The enzymes catalysing the above oxidation reactions are mono-oxygenases which are located on ER and utilize cytochrome P450 in these reactions. Activity of these enzymes is inhibited by paclobutrazol and other inhibitors before GA12– aldehyde (Fig. 17.18).
(c) Stage III. Formation of all other GAs from GA12 or GA53 in cytosol:
All other steps in the biosynthesis of GAs from GA12 or GA53 are carried out in cytosol by soluble enzymes called dioxygenases. These enzymes require molecular O2 and 2-oxoglutarate as cosubstrates and use ferrous iron (Fe++) and ascorbic acid as cofactors. Activity of these enzymes is inhibited by cyclohexanetriones.

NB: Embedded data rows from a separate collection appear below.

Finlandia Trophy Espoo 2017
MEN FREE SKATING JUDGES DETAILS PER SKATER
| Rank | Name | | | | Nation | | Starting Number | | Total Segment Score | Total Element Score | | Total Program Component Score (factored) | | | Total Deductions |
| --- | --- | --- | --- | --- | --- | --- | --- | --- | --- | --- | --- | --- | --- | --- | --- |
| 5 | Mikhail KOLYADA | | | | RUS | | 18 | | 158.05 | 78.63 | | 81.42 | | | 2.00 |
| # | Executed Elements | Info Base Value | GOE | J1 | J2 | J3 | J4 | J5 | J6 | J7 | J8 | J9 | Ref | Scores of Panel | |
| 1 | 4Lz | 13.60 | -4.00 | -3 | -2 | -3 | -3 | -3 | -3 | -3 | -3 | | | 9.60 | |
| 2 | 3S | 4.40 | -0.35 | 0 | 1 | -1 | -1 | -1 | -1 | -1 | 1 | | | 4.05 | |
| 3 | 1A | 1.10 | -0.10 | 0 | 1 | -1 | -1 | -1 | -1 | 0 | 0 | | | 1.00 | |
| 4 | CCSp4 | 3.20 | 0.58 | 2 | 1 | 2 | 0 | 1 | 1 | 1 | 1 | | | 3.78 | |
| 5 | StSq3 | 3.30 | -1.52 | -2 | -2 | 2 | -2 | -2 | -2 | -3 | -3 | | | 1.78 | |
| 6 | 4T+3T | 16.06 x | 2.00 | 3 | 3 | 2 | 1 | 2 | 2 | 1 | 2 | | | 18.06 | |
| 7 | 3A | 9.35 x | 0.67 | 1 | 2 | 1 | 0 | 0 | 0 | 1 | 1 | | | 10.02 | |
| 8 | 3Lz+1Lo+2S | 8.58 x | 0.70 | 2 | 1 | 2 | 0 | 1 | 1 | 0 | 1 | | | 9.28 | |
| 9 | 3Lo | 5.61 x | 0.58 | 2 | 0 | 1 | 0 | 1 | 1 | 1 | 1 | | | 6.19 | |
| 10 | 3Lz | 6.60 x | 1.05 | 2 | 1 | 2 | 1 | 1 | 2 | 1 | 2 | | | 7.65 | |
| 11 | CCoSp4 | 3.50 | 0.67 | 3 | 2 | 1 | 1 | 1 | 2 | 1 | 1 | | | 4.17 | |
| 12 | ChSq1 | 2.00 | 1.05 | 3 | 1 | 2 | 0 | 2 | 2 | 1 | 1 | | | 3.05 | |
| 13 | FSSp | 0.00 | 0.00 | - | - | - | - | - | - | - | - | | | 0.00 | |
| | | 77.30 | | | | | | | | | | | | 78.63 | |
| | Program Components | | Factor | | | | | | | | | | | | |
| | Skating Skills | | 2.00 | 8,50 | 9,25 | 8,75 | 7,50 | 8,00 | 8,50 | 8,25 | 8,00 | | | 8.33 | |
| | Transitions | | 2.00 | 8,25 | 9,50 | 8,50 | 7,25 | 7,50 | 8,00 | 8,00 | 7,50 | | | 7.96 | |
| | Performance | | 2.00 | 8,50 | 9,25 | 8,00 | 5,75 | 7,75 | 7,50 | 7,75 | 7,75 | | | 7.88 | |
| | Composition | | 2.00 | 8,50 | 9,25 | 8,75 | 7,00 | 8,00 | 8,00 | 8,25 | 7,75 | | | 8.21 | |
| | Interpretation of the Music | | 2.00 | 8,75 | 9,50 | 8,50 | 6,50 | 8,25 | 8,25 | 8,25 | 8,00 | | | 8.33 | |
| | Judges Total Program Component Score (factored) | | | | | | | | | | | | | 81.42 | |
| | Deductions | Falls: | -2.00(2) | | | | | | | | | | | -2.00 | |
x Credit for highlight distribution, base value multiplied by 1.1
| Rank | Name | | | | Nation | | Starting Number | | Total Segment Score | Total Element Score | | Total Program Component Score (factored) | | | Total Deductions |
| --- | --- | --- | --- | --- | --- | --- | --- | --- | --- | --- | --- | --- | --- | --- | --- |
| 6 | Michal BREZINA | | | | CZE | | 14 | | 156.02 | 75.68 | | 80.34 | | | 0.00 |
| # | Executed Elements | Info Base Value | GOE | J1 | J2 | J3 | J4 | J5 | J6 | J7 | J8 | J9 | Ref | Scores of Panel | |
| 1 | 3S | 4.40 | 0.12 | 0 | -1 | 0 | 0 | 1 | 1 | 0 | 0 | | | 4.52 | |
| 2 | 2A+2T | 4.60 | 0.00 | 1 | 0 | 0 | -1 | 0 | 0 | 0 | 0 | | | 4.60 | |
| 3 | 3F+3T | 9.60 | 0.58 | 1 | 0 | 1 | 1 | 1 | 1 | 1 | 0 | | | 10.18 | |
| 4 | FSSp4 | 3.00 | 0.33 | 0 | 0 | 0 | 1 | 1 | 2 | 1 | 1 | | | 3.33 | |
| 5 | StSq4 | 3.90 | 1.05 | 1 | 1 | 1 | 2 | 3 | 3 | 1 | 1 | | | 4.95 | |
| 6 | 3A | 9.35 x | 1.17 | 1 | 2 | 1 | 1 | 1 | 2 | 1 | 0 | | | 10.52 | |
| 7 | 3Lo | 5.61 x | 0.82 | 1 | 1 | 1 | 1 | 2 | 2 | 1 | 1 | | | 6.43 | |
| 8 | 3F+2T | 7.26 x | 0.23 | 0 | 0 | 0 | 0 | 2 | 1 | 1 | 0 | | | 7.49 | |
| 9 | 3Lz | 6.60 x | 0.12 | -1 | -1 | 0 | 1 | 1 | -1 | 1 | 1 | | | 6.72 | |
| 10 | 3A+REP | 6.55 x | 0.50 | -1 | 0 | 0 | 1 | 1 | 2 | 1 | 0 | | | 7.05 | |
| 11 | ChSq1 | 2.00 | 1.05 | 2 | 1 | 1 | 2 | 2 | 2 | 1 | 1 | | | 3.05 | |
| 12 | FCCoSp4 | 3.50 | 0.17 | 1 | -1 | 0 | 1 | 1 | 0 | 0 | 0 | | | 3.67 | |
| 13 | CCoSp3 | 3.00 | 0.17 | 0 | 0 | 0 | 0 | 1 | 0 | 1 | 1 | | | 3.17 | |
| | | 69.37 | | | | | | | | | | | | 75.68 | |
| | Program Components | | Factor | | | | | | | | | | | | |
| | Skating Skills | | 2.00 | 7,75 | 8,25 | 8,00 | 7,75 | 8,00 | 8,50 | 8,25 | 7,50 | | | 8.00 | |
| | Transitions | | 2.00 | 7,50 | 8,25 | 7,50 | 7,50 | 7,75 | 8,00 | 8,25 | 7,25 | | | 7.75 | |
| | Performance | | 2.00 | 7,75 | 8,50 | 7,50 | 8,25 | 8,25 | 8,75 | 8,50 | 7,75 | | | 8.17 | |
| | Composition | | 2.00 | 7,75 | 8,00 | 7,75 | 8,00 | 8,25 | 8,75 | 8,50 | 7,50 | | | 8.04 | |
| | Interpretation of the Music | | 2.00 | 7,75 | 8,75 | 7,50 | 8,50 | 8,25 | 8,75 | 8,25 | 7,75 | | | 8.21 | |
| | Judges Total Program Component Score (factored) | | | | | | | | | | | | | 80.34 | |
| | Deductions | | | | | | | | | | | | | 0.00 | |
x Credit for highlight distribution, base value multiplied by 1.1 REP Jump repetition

Environmental factors such as temperature and photoperiod are known to affect biosynthesis of gibberellins.
Gibberellins Transport in Plant:
Gibberellins have been found from both phloem and xylem exudates from a variety of plants. Unlike auxins, the transport of gibberellins in plants is non-polar. It is believed that gibberellins are trans located through phloem according to a flow pattern which is similar to those of carbohydrates and other organic solutes.
However, gibberellin transport may also occur in xylem due to its lateral movement between the two vascular tissues i.e., xylem & phloem. The gibberellins are not trans located in plant as free molecules but probably in their bound form as gibberellin-glycosides. The movement of gibberellins from scutellum to the cells of the aleurone layer in the germinating cereal seeds is well established.
Deactivation of Gibberellins:
There may be several mechanisms for deactivation of gibberellins to regulate level of biologically active GAs in plants:
(i) The introduction of a 2-β-hydroxyl group into a GA markedly reduces its biological activity. Conversion of active GA1 into inactive GA8 is one such example. Another example is conversion of GA20 to GA29 (in pea seeds at particular stage of development).
(ii) Conversion of free GAs into their bound forms such as gibberellin-glycosides or gibberellin-glycosyl ethers or esters also inactivates GAs especially in mature seeds.
(iii) Gibberethione (formerly known as pharbitic acid) formed in seeds of Pharbitis nil from GA3 by the oxidation of its 3-P-OH group followed by addition of mercaptopyruvic acid or L-cysteine to the resulting a, P -unsaturated ketone, has no GA activity and is considered as a GA deactivation product.